Hunter is about Lance, one of the more important characters from the series of novels author Carrol wrote as a prequel to The Quantum Prophecy trilogy. He’s not a superhuman, but he isn’t completely human either. He has a gift of gab, which is one of the reasons why I enjoy reading him. And while he’s plenty annoying at times, he’s not wring-his-neck annoying like Seth from Fablehaven.

Unlike Stronger, Hunter’s bridging of the prequels and the original trilogy is more linear–and easier to follow.

Hunter has Lance traveling through the United States of America, before flying off the country. He also sows seeds that were missing in the prequels, but bloom in the original trilogy.

Overall, it’s just a better bridge between the timelines.

Hunter features a side-story where Lance spends time working for a carnival. And it’s a fun little side trip that really doesn’t add anything to the story–but sets up an event that will, I think, be important in the next book.

Hunter starts with a goal that we know wouldn’t come to fruition. A goal that gets a satisfying ending, but is ultimately a frustrating mislead because it’s so obviously a set up to get Lance out of the main action. Because he is never mentioned in the original trilogy, and there has to be a reason why.

But the book is good. It’s an enjoyable (and fast) read. And even though it was, ultimately, just a set-up for the things that happened in the original trilogy, and the things that will happen in the (maybe) finale, you wouldn’t mind. Because it’s an enjoyable read.

In a way, it’s similar to Jonathan Maberry’s Flesh & Bone. It’s just a bridge between events. Our main character develops his personality. He grows as a person. But unlike Flesh & Bone, we don’t feel a palpable tension to the events that will unfold. We don’t feel the drama leveling up. We don’t fear for the characters because we know that they will be just fine. Because we already know what happens with The Quantum Prophecy. This book is more an explanation of how things change, more than an actual stand-alone story. And that is a point against Hunter.

And yet it’s a fun read. Wicked, and not just because the cover is green.

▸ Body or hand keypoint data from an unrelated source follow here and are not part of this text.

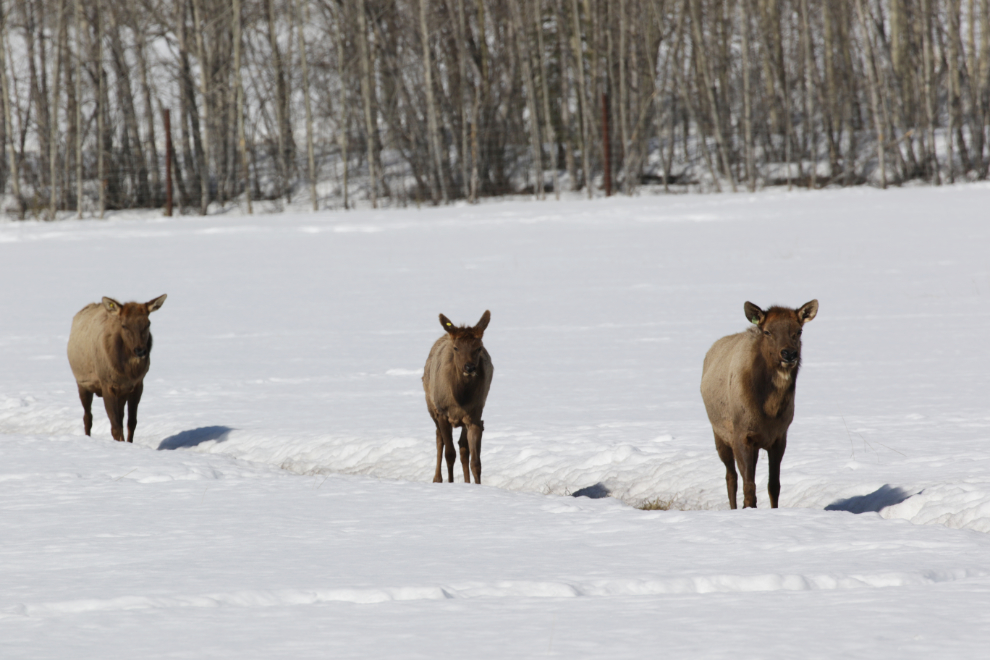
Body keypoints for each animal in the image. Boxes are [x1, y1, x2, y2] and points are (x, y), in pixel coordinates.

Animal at [66, 295, 167, 443]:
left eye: (148, 323)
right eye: (124, 325)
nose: (140, 351)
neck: (126, 372)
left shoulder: (136, 385)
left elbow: (131, 422)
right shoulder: (107, 384)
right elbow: (115, 427)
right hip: (82, 383)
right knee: (87, 417)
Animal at [423, 311, 493, 484]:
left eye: (479, 347)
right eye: (456, 348)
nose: (470, 367)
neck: (461, 398)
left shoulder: (474, 416)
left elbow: (475, 462)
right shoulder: (442, 413)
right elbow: (449, 454)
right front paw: (451, 482)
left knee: (463, 448)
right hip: (432, 408)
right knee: (439, 440)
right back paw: (437, 478)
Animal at [700, 300, 818, 509]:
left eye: (799, 331)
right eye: (767, 332)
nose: (789, 354)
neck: (769, 410)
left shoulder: (779, 437)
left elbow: (774, 485)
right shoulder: (742, 435)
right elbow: (749, 487)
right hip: (720, 435)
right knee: (731, 477)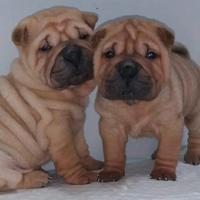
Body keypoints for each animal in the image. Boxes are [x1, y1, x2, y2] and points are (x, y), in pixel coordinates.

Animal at [0, 6, 101, 191]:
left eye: (83, 36)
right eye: (45, 47)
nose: (72, 53)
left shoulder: (76, 127)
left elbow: (82, 149)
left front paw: (93, 164)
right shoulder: (58, 128)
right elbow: (69, 156)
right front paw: (81, 177)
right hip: (4, 159)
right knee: (13, 178)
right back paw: (37, 177)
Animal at [93, 16, 200, 182]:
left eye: (151, 55)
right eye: (109, 54)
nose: (127, 68)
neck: (135, 104)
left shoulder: (170, 124)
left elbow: (167, 150)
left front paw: (163, 172)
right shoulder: (111, 126)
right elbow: (113, 152)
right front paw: (111, 172)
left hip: (194, 114)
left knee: (195, 135)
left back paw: (194, 155)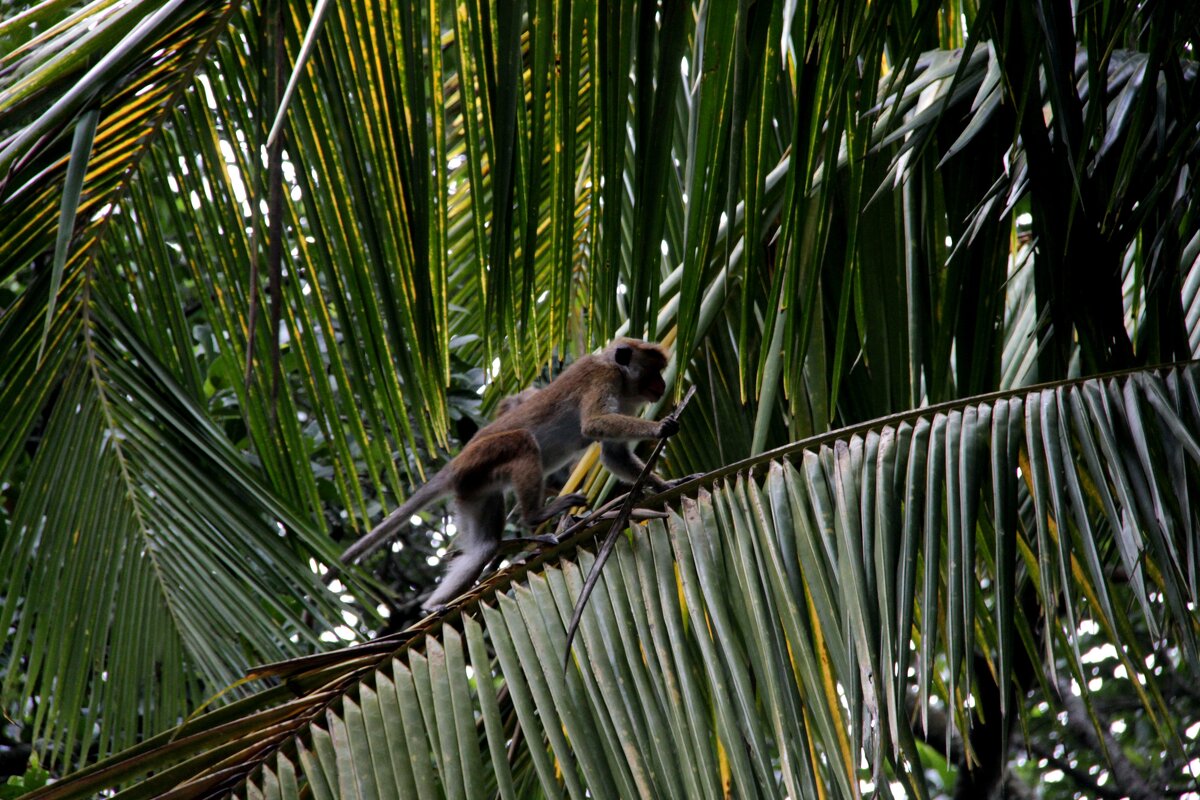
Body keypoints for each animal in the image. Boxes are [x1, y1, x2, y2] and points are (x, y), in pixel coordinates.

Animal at [343, 335, 691, 609]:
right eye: (653, 371)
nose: (662, 384)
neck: (618, 373)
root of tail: (453, 465)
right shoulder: (602, 377)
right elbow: (593, 424)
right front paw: (660, 428)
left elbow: (614, 454)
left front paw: (665, 485)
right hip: (481, 459)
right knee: (522, 442)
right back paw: (537, 515)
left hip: (473, 490)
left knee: (482, 548)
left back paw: (433, 606)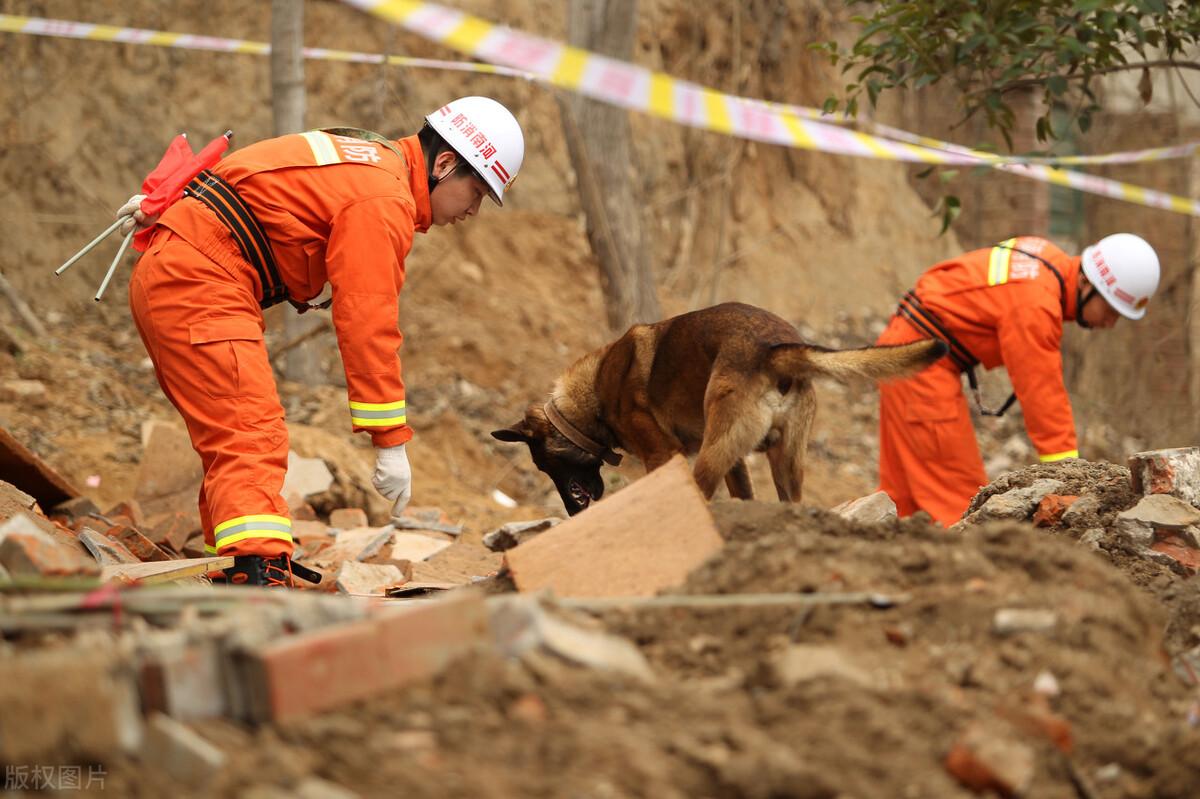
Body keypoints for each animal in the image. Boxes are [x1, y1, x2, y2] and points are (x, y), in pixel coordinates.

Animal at [489, 302, 945, 513]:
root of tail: (774, 350)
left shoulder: (663, 455)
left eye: (543, 464)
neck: (591, 397)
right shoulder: (738, 463)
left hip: (710, 457)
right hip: (781, 460)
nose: (572, 512)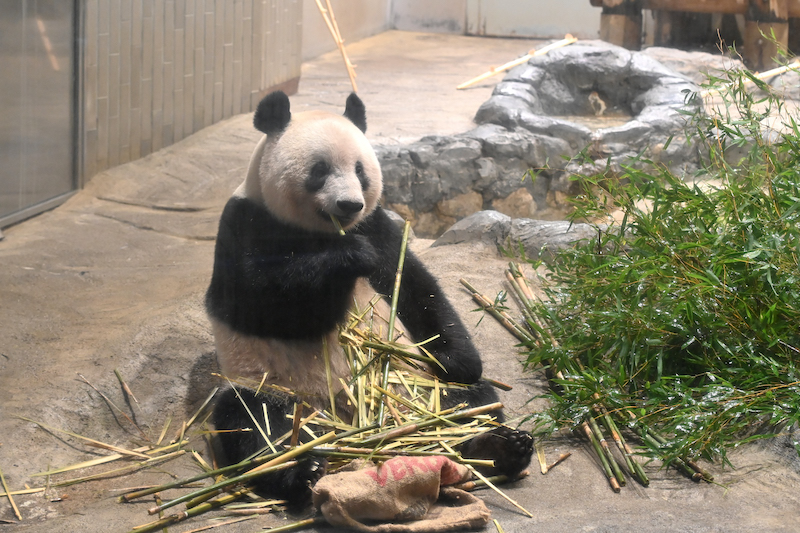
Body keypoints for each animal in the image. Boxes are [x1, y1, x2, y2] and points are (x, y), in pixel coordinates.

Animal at [205, 91, 532, 508]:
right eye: (320, 169)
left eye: (360, 170)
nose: (349, 205)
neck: (323, 231)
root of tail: (353, 421)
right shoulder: (245, 223)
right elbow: (263, 303)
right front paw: (348, 257)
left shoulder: (378, 224)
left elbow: (415, 286)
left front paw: (457, 361)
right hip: (275, 387)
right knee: (254, 424)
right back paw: (302, 471)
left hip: (414, 382)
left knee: (469, 402)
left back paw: (496, 448)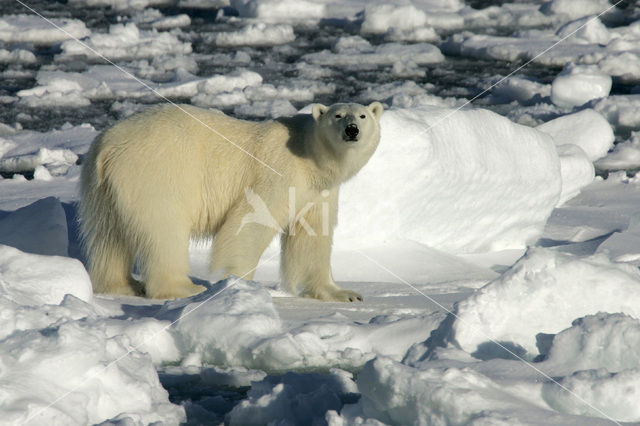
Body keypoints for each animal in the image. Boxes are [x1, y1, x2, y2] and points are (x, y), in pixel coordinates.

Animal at [78, 102, 382, 302]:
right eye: (337, 115)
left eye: (363, 115)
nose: (352, 129)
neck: (309, 155)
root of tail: (107, 148)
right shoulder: (279, 172)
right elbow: (250, 223)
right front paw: (239, 284)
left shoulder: (319, 192)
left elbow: (312, 238)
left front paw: (344, 293)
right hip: (156, 173)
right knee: (163, 231)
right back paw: (184, 288)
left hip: (103, 188)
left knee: (109, 236)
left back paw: (123, 286)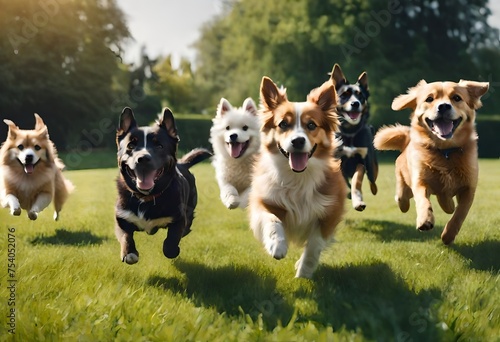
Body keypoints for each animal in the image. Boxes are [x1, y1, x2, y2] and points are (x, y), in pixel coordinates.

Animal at [115, 107, 211, 264]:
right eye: (131, 145)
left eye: (159, 145)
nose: (142, 159)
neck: (146, 198)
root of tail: (182, 164)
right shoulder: (121, 217)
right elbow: (125, 235)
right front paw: (129, 252)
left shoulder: (179, 218)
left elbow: (172, 240)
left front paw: (172, 250)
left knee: (187, 227)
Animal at [248, 77, 346, 278]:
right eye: (283, 124)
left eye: (311, 125)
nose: (298, 141)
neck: (298, 177)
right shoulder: (264, 200)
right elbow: (272, 220)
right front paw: (277, 245)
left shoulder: (331, 212)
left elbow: (315, 244)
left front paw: (304, 272)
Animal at [330, 62, 376, 210]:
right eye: (344, 95)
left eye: (361, 96)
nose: (355, 103)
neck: (349, 132)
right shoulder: (337, 160)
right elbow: (343, 180)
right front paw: (348, 192)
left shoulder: (361, 160)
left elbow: (357, 180)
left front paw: (358, 201)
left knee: (372, 180)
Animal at [376, 79, 488, 244]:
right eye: (429, 99)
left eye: (456, 98)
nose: (443, 106)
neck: (445, 151)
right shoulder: (420, 182)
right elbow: (423, 201)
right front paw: (425, 220)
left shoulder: (469, 188)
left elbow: (460, 213)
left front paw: (448, 235)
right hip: (404, 183)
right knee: (403, 197)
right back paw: (403, 202)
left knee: (447, 203)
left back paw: (449, 205)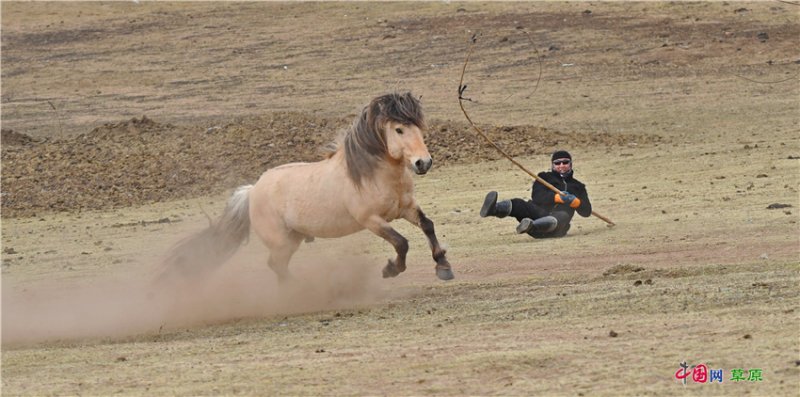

So I don’t feel like I wasted my time reading this book.

I just wish there was more meat to it. I wish we spent more time building up to what happens after The Quantum Prophecy. Because, obviously, something big is coming up. The end of The Quantum Prophecy teased it. Stronger teased it. Hunter spells it out in the epilogue.

So why wasn’t there more to Hunter? Why did we have to spend so much time on an ultimately useless, albeit entertaining, chapter of Lance’s life as a circus worker?

Was it wrong for Michael Carroll to turn Hunter into its own novel, instead of keeping it as flashbacks throughout the final book? We’ll find out for sure when said final book comes out.

In the meantime, I’ll stand by my stance that Hunter is wicked good. If only because it’s a fun book to read.

I couldn’t find more than one review online though, so you’ll have to make do with mine–and this guy’s (Judge-Tutor Semple) for you to make your mind up on whether you’re willing to give this book a chance.